Back in 1997 a Captain Charles Moore, founder of a volunteer marine environmental monitoring group described the "mess" as 90 percent plastic. "The real reason the world's landfills weren't overflowing with plastic, was because most of it ends up in the ocean fill" says Captain Moore. More devastating than this is that plastic never really goes away. It turns into a soup, miniscule particles that even plankton can ingest. Small multi colored resin bits of plastic have been seen trapped inside transparent bodies of jellyfish. Seabirds ingest small plastic pellets thinking they're fish eggs. Dead sea birds are found with undigested plastic parts still inside their stomachs. They die. Their stomachs are full of junk and doesn't go away.


During his first 1,000 mile crossing of the gyre, Moore calculated half a pound for every 100 square meters of debris on the surface, and arrived at 3 million tons of plastic. And there are estimates that the garbage can reach 10 to 100 meters in depth. Not to mention that a lot of the garbage sinks due to being covered in algae and barnacles. Once out of sun and in cold water the likelihood that the plastic even has a chance to degrade disappears.

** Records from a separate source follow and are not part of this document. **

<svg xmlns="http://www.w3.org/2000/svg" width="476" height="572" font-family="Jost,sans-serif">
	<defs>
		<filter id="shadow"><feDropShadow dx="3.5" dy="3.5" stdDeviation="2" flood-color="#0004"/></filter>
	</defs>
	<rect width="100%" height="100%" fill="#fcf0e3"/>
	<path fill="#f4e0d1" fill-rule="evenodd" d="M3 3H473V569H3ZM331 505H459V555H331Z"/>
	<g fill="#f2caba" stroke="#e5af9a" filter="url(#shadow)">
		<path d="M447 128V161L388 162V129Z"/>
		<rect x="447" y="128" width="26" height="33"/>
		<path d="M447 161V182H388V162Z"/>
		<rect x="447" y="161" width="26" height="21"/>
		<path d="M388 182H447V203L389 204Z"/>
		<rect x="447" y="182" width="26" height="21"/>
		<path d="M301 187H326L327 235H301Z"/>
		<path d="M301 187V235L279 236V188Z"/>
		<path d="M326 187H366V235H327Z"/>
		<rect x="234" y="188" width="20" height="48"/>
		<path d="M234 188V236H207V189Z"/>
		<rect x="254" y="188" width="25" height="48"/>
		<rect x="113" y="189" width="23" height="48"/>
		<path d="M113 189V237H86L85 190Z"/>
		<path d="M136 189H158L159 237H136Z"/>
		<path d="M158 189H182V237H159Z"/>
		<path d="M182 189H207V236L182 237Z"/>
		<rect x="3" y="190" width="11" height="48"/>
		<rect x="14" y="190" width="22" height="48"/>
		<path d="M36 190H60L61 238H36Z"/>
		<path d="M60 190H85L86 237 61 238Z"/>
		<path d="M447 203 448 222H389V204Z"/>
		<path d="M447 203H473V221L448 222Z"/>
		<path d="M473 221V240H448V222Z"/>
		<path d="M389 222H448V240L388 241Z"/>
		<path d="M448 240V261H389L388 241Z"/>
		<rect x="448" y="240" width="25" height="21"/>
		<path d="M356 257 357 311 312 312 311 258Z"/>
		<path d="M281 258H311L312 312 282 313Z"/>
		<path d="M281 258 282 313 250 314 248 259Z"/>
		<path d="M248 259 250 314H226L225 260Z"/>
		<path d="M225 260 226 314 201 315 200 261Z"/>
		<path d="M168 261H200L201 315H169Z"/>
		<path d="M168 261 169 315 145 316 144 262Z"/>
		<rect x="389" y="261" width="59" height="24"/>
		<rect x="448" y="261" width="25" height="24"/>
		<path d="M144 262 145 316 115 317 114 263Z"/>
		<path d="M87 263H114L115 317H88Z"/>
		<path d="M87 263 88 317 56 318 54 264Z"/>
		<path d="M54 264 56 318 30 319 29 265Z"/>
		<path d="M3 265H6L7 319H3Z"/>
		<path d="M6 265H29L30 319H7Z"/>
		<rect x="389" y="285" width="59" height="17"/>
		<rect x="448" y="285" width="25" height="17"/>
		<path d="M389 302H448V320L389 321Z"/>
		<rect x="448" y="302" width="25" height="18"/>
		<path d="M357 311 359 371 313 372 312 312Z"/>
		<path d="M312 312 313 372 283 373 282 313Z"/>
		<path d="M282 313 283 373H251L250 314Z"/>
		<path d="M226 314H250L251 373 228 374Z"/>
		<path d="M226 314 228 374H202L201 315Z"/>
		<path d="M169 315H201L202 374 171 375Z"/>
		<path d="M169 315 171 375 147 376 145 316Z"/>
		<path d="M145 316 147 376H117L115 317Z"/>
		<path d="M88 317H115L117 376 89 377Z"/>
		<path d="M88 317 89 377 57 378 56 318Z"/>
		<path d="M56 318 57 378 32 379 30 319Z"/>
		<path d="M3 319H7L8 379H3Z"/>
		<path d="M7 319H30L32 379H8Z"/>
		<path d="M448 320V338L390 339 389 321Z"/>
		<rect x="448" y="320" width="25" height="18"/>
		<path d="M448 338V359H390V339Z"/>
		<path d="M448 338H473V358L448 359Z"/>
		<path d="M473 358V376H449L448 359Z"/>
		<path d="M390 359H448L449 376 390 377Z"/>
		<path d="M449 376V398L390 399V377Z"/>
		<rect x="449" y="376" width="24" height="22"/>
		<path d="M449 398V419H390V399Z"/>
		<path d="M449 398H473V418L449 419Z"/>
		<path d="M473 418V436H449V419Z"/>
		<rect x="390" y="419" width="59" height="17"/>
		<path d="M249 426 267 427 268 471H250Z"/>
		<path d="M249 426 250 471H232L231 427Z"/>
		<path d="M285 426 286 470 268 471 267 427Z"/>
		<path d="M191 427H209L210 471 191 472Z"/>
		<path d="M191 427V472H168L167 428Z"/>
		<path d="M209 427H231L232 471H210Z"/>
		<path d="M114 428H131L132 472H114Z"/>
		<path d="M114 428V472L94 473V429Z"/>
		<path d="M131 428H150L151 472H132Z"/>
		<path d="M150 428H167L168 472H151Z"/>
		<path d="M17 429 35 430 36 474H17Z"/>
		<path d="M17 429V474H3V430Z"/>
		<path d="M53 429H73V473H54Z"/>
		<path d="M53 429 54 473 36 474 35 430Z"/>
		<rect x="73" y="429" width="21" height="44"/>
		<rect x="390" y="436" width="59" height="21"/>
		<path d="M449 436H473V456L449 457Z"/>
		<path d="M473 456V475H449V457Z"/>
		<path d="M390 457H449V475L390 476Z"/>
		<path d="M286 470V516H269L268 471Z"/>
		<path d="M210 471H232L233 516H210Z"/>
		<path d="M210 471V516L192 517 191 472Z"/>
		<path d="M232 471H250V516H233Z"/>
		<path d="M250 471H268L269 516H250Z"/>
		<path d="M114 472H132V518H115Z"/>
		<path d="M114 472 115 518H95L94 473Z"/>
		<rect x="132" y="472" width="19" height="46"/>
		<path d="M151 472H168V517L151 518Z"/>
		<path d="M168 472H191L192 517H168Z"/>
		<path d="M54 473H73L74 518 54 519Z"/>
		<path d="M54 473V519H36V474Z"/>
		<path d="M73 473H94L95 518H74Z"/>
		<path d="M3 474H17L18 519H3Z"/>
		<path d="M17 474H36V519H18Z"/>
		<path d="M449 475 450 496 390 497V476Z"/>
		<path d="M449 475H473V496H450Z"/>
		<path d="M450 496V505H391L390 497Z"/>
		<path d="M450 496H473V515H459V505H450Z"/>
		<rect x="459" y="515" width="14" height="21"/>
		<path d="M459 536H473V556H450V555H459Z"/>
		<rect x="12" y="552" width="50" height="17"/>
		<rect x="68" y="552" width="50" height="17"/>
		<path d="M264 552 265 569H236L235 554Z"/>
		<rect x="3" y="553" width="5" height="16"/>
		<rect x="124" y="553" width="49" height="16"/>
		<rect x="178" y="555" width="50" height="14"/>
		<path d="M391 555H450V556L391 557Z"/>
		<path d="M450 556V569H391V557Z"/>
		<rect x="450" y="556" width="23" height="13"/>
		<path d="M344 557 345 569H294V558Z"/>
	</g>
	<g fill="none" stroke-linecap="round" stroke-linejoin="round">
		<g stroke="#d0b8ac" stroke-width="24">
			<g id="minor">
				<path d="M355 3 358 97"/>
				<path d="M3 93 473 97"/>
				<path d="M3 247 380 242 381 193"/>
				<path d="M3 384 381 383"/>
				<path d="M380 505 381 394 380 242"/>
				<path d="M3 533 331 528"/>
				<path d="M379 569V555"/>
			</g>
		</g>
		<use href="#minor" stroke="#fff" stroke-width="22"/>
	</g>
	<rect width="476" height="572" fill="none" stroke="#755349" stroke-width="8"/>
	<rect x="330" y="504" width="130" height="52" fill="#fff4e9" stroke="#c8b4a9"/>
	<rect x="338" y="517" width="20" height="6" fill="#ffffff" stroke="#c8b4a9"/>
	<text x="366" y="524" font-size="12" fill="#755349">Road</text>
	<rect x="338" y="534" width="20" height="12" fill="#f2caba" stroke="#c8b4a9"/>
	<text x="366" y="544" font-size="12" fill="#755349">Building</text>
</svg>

And this isn't the only garbage patch in the ocean. There are many ocean junk yards. The chart below gives you some idea of the size and locations. In my short search for images and information on this subject I came across many web sites that can inform and show you more than you can possibly imagine. Along with the information that no one knows how to fix it, or if it can be fixed. So the next time you get the question "paper or plastic" the correct response is to pull out your cloth or recycled carry bags and say "I've got my own." Not to mention avoiding plastic as best you can. But we all know it's part of just about everything we purchase. And you thought global warming was a difficult problem to solve.